_To-do item_
Retype only the lines below from the one with "Ночью: +17°" to the one with "I 인재 양성을 공동으로 추진하고 있습니다.", inclusive, skipping every image.

_Exercise data_
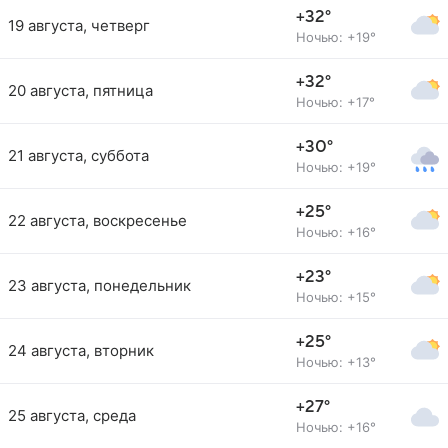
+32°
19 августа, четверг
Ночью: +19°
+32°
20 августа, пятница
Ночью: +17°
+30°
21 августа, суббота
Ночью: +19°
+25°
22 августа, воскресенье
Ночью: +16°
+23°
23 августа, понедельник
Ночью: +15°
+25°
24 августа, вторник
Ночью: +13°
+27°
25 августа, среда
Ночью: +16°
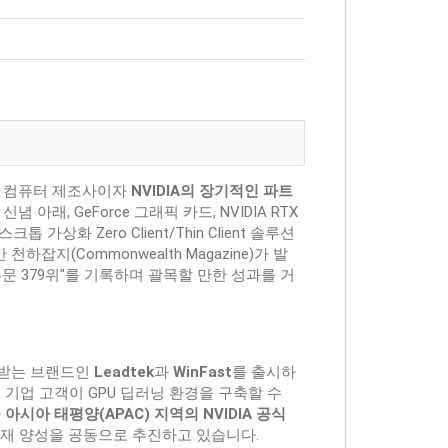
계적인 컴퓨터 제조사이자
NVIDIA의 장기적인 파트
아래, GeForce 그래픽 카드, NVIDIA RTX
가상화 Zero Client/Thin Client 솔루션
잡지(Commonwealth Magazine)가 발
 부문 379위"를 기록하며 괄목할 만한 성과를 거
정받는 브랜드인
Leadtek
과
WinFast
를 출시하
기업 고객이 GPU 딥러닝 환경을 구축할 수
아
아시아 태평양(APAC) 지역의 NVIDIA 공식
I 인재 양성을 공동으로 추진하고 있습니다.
==
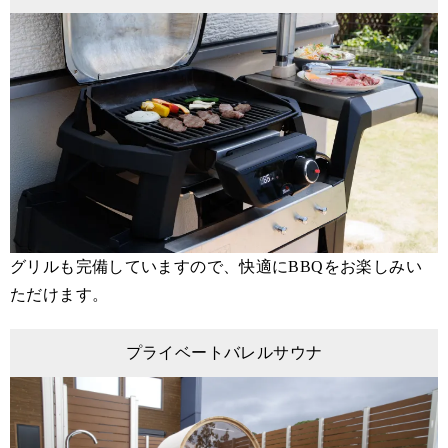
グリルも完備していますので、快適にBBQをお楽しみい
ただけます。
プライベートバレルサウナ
==
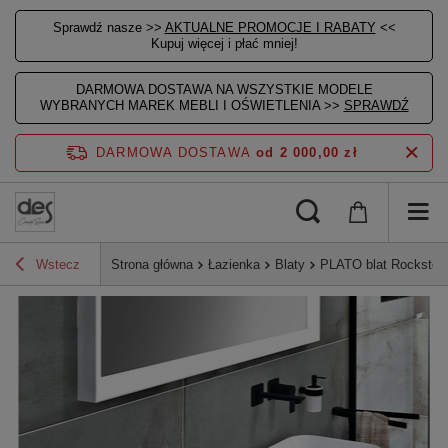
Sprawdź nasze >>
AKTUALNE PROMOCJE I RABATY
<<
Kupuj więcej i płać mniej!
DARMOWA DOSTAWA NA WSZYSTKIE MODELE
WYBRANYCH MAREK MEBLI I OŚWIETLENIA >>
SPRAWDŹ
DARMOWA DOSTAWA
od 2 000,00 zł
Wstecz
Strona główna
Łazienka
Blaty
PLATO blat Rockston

_Solution for this exercise_
Ночью: +17°
+30°
21 августа, суббота
Ночью: +19°
+25°
22 августа, воскресенье
Ночью: +16°
+23°
23 августа, понедельник
Ночью: +15°
+25°
24 августа, вторник
Ночью: +13°
+27°
25 августа, среда
Ночью: +16°
계적인 컴퓨터 제조사이자
NVIDIA의 장기적인 파트
아래, GeForce 그래픽 카드, NVIDIA RTX
가상화 Zero Client/Thin Client 솔루션
잡지(Commonwealth Magazine)가 발
 부문 379위"를 기록하며 괄목할 만한 성과를 거
정받는 브랜드인
Leadtek
과
WinFast
를 출시하
기업 고객이 GPU 딥러닝 환경을 구축할 수
아
아시아 태평양(APAC) 지역의 NVIDIA 공식
I 인재 양성을 공동으로 추진하고 있습니다.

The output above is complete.